= What the task asks =
Every line below from the one with "2010-04-09: 0.2003 -> 0.2" through the one with "E0007, Inactive (Status=0): 0 -> 1" is to be repeated exactly, with no picture among them.

= Provided data =
-.-.-

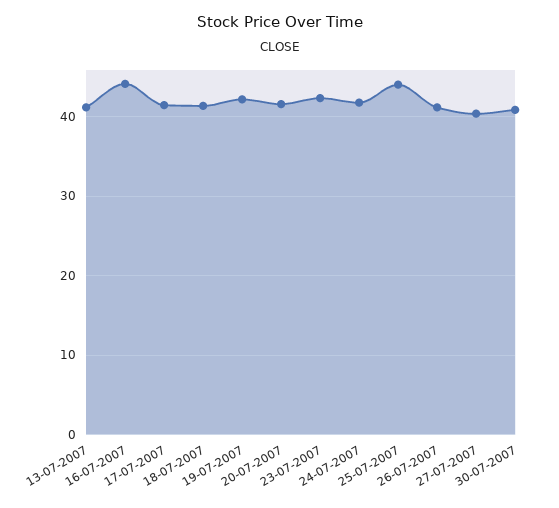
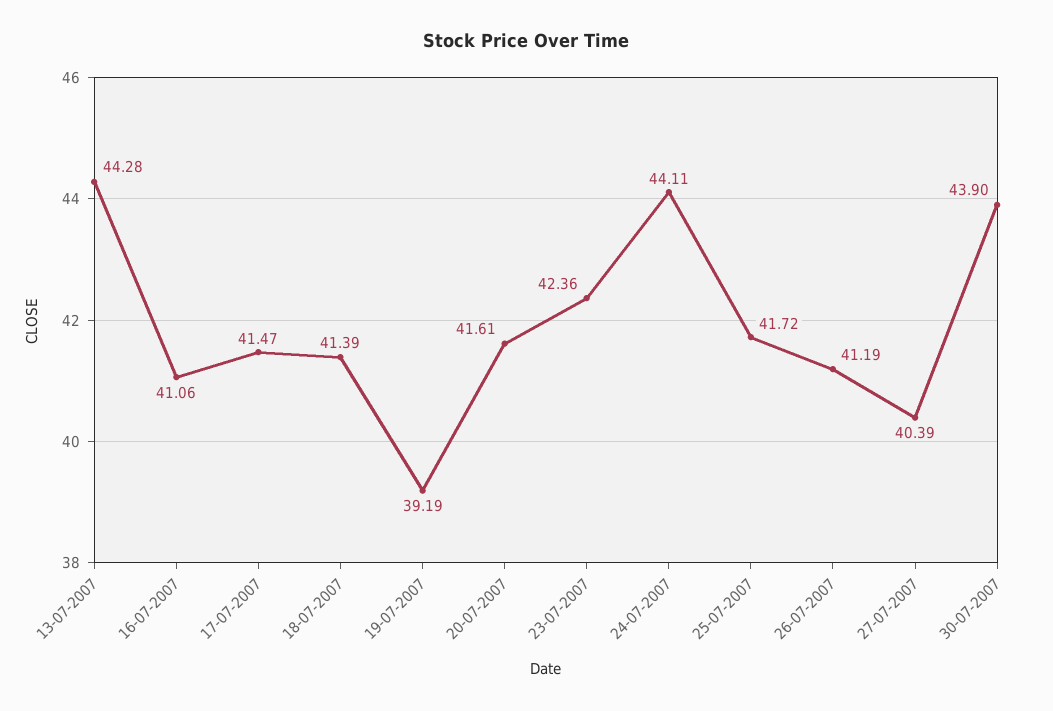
13-07-2007: 41 -> 44.28
16-07-2007: 44 -> 41.06
19-07-2007: 42 -> 39.19
24-07-2007: 42 -> 44.11
25-07-2007: 44 -> 41.72
30-07-2007: 41 -> 43.9

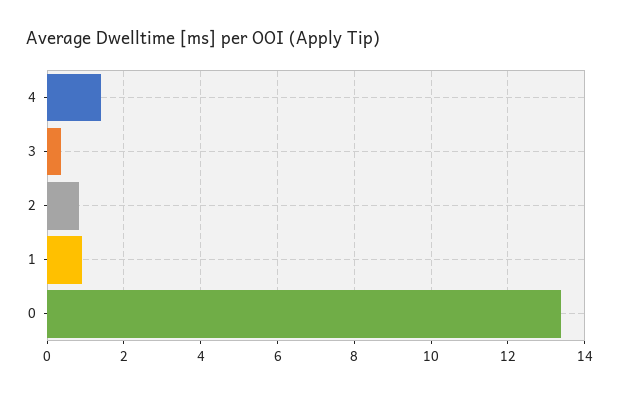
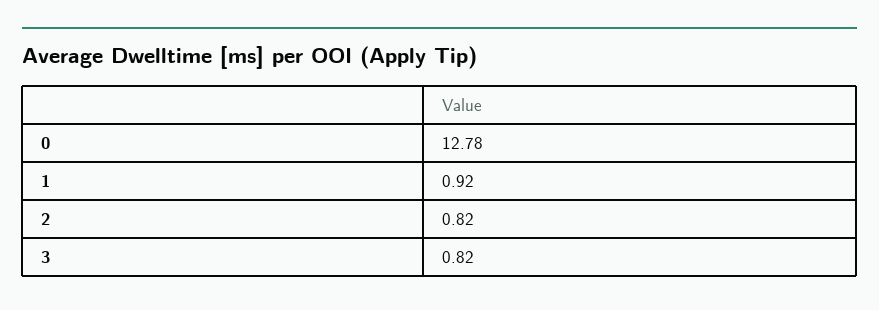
4: 1.4 -> none
3: 0.4 -> 0.82
0: 13.4 -> 12.78

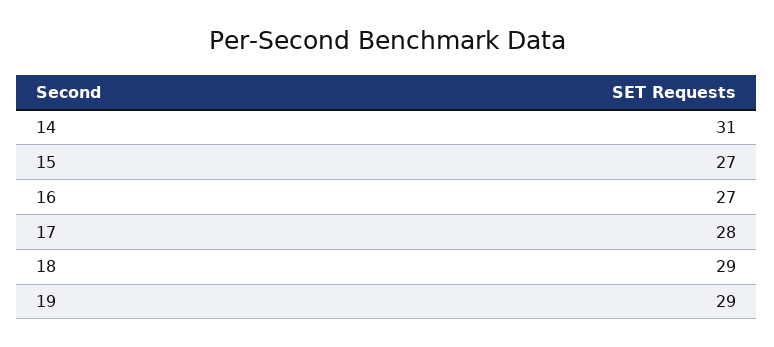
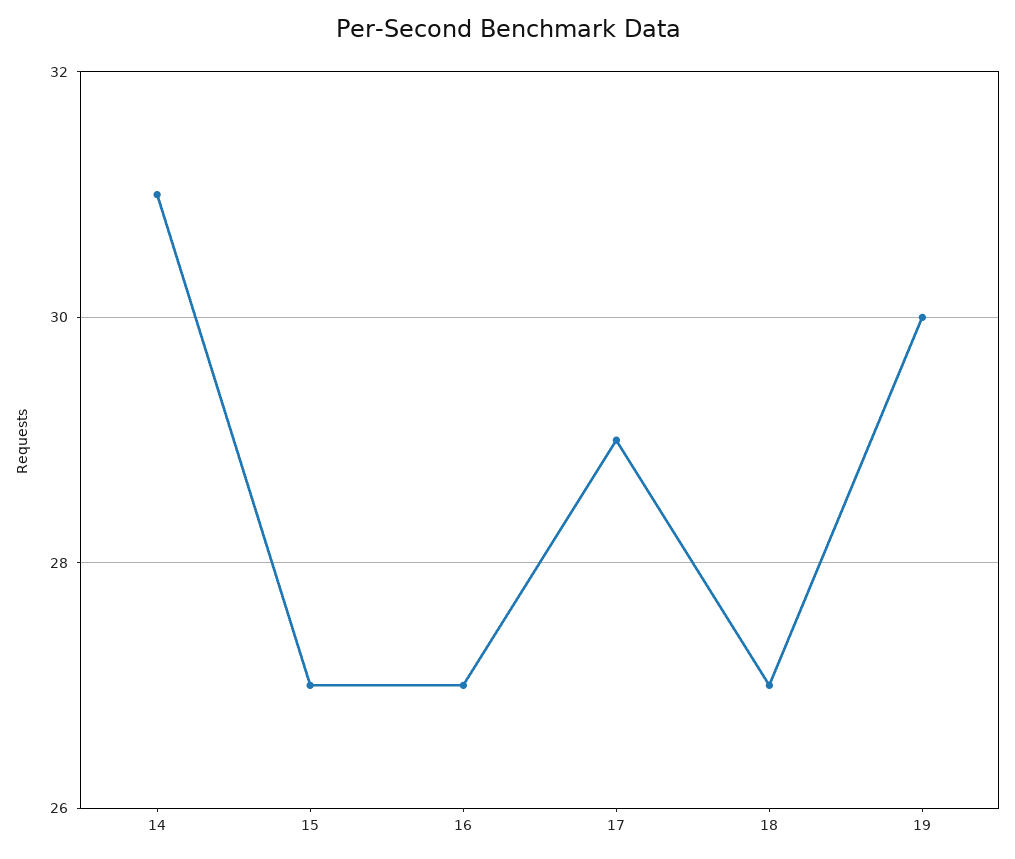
17: 28 -> 29
18: 29 -> 27
19: 29 -> 30

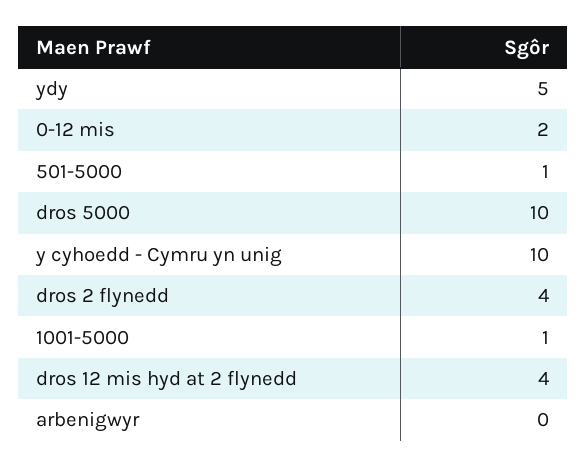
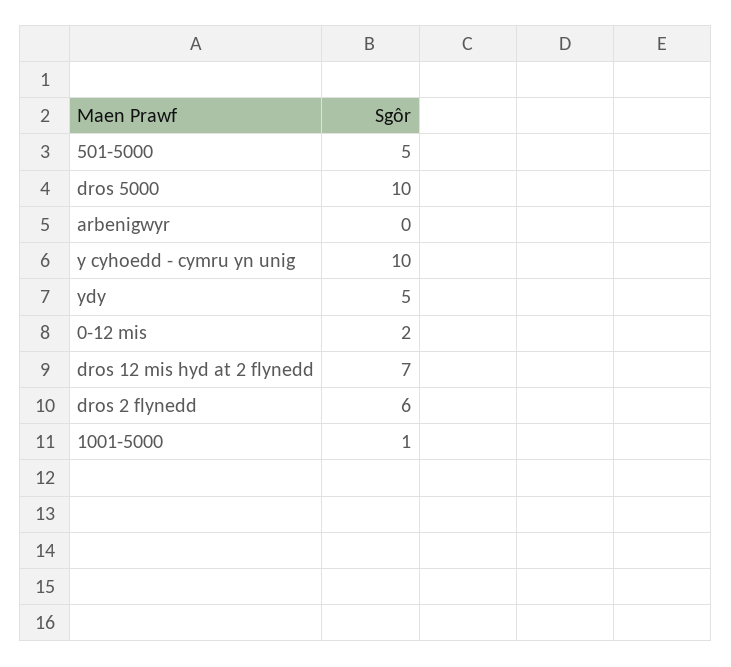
501-5000: 1 -> 5
dros 2 flynedd: 4 -> 6
dros 12 mis hyd at 2 flynedd: 4 -> 7

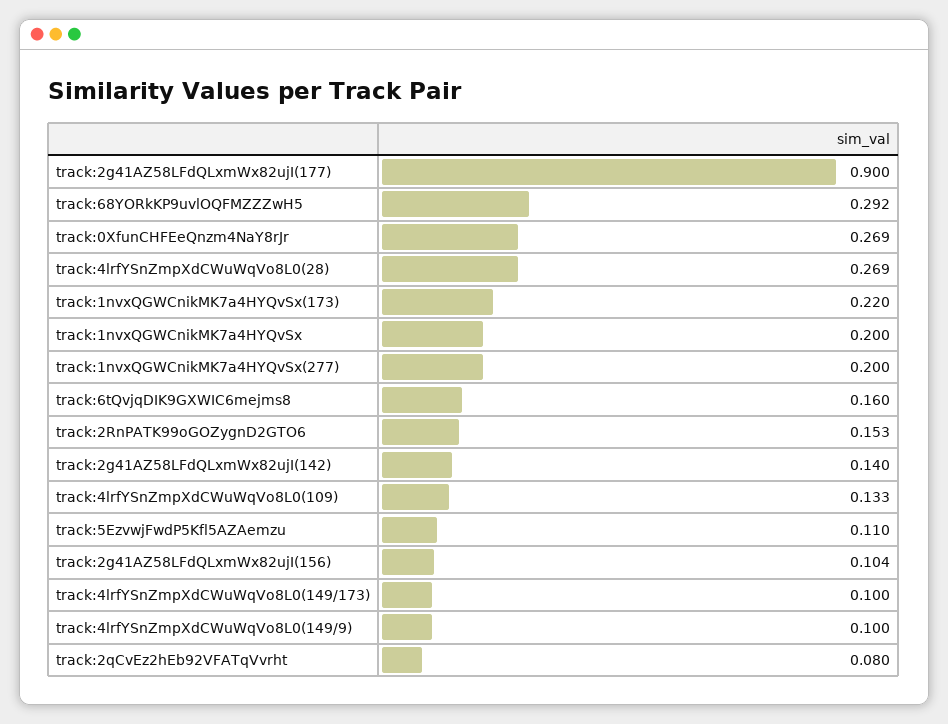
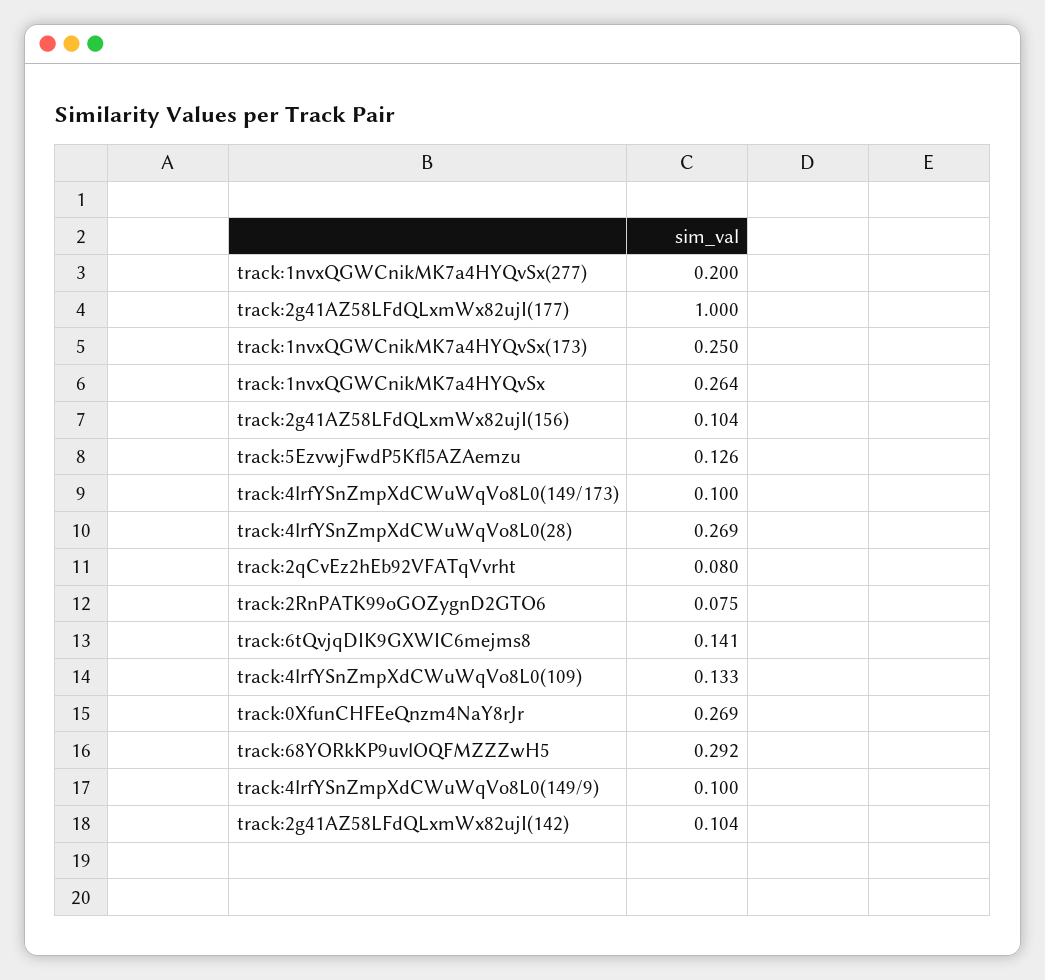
track:2g41AZ58LFdQLxmWx82ujI(177): 0.9 -> 1
track:1nvxQGWCnikMK7a4HYQvSx(173): 0.22 -> 0.25
track:1nvxQGWCnikMK7a4HYQvSx: 0.2 -> 0.264
track:6tQvjqDIK9GXWIC6mejms8: 0.16 -> 0.141
track:2RnPATK99oGOZygnD2GTO6: 0.153 -> 0.075
track:2g41AZ58LFdQLxmWx82ujI(142): 0.14 -> 0.104
track:5EzvwjFwdP5Kfl5AZAemzu: 0.11 -> 0.126

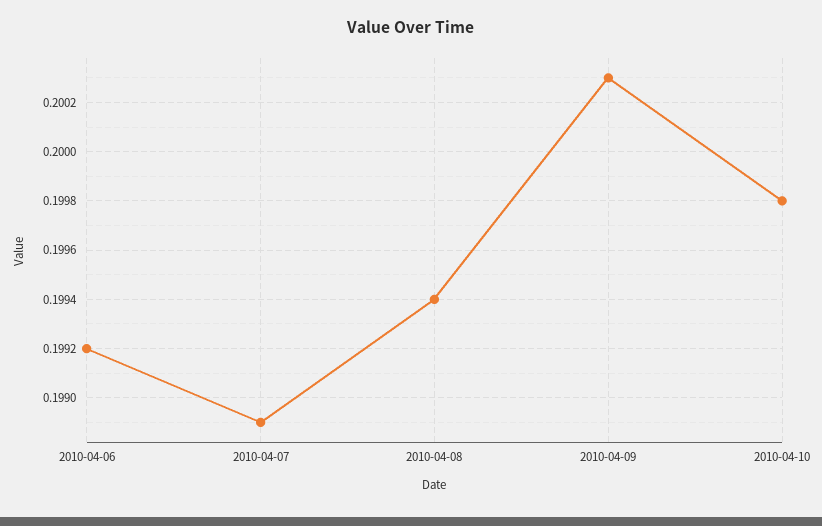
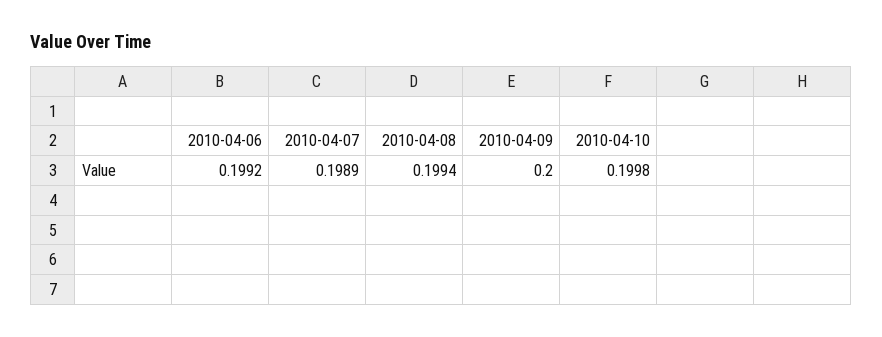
2010-04-09: 0.2003 -> 0.2

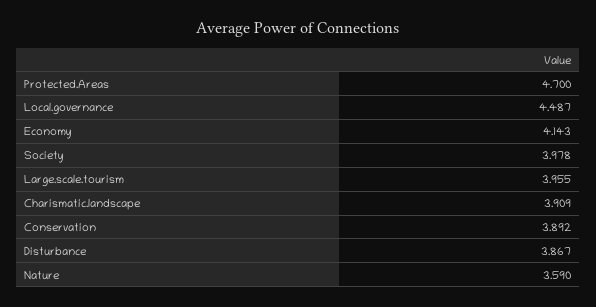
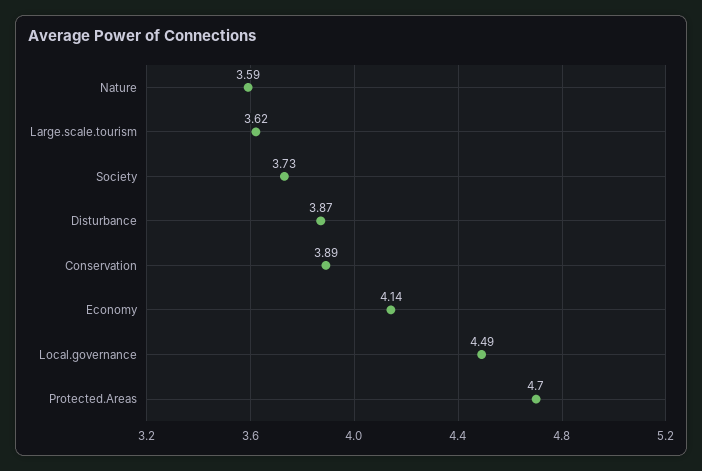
Society: 3.978 -> 3.73
Large.scale.tourism: 3.955 -> 3.62
Charismatic.landscape: 3.909 -> none

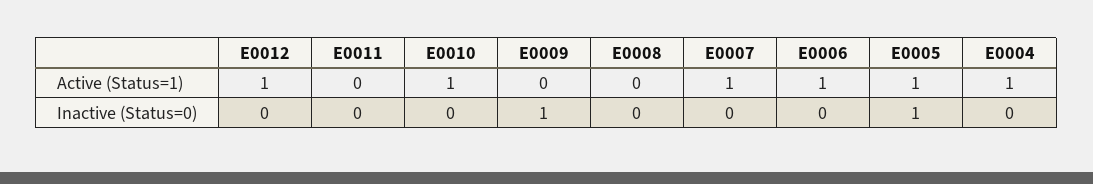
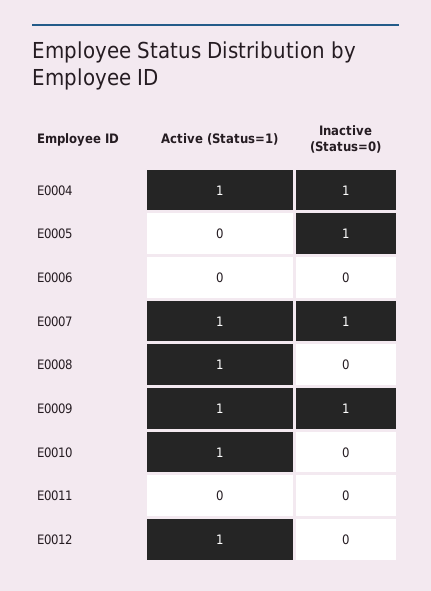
E0009, Active (Status=1): 0 -> 1
E0008, Active (Status=1): 0 -> 1
E0006, Active (Status=1): 1 -> 0
E0005, Active (Status=1): 1 -> 0
E0007, Inactive (Status=0): 0 -> 1
E0004, Inactive (Status=0): 0 -> 1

-.-.-

= Your response =
2010-04-09: 0.2003 -> 0.2

Society: 3.978 -> 3.73
Large.scale.tourism: 3.955 -> 3.62
Charismatic.landscape: 3.909 -> none

E0009, Active (Status=1): 0 -> 1
E0008, Active (Status=1): 0 -> 1
E0006, Active (Status=1): 1 -> 0
E0005, Active (Status=1): 1 -> 0
E0007, Inactive (Status=0): 0 -> 1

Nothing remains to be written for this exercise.